» **WHAT YOU SHOULD DO**
Rewrite the text of all the rows below with "emulsji" changed to "balsamu" wherever it occurs, leaving everything else as it is and omitting the pictures.

» **GIVEN RECORDS**
▬▬▬▬▬▬▬▬▬▬
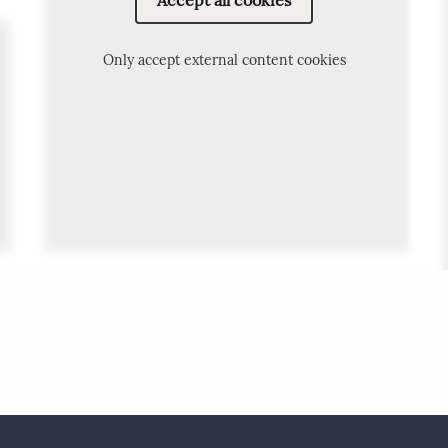
5
6
5
6
Only accept external content cookies
യർ
്യർ
5
്
്
5
6
5
6
7
8
9
10
5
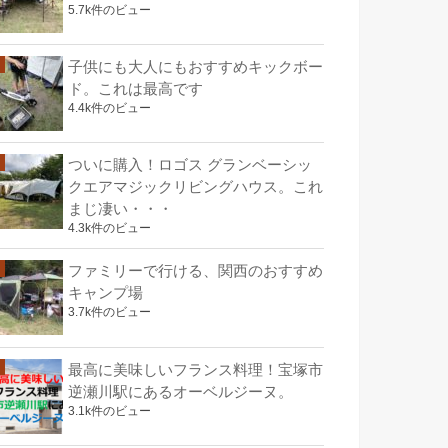
5.7k件のビュー
子供にも大人にもおすすめキックボー
ド。これは最高です
4.4k件のビュー
ついに購入！ロゴス グランベーシッ
クエアマジックリビングハウス。これ
まじ凄い・・・
4.3k件のビュー
ファミリーで行ける、関西のおすすめ
キャンプ場
3.7k件のビュー
最高に美味しいフランス料理！宝塚市
逆瀬川駅にあるオーベルジーヌ。
3.1k件のビュー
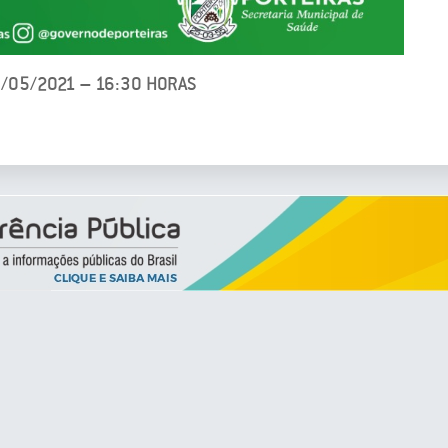
7/05/2021 – 16:30 HORAS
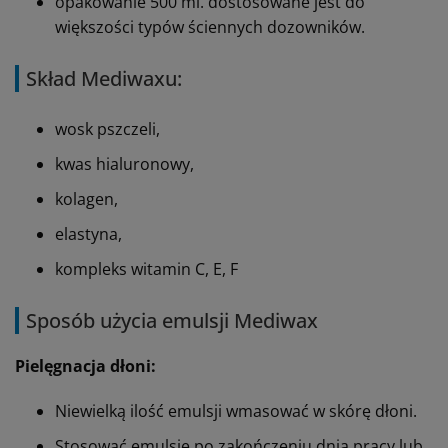
opakowanie 500 ml. dostosowane jest do
większości typów ściennych dozowników.
Skład Mediwaxu:
wosk pszczeli,
kwas hialuronowy,
kolagen,
elastyna,
kompleks witamin C, E, F
Sposób użycia emulsji Mediwax
Pielęgnacja dłoni:
Niewielką ilość emulsji wmasować w skórę dłoni.
Stosować emulsję po zakończeniu dnia pracy lub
▬▬▬▬▬▬▬▬▬▬
» **ANSWER FOR THIS EXERCISE**
5
6
5
6
Only accept external content cookies
യർ
്യർ
5
്
്
5
6
5
6
7
8
9
10
5
5.7k件のビュー
子供にも大人にもおすすめキックボー
ド。これは最高です
4.4k件のビュー
ついに購入！ロゴス グランベーシッ
クエアマジックリビングハウス。これ
まじ凄い・・・
4.3k件のビュー
ファミリーで行ける、関西のおすすめ
キャンプ場
3.7k件のビュー
最高に美味しいフランス料理！宝塚市
逆瀬川駅にあるオーベルジーヌ。
3.1k件のビュー
7/05/2021 – 16:30 HORAS
opakowanie 500 ml. dostosowane jest do
większości typów ściennych dozowników.
Skład Mediwaxu:
wosk pszczeli,
kwas hialuronowy,
kolagen,
elastyna,
kompleks witamin C, E, F
Sposób użycia balsamu Mediwax
Pielęgnacja dłoni:
Niewielką ilość balsamu wmasować w skórę dłoni.
Stosować emulsję po zakończeniu dnia pracy lub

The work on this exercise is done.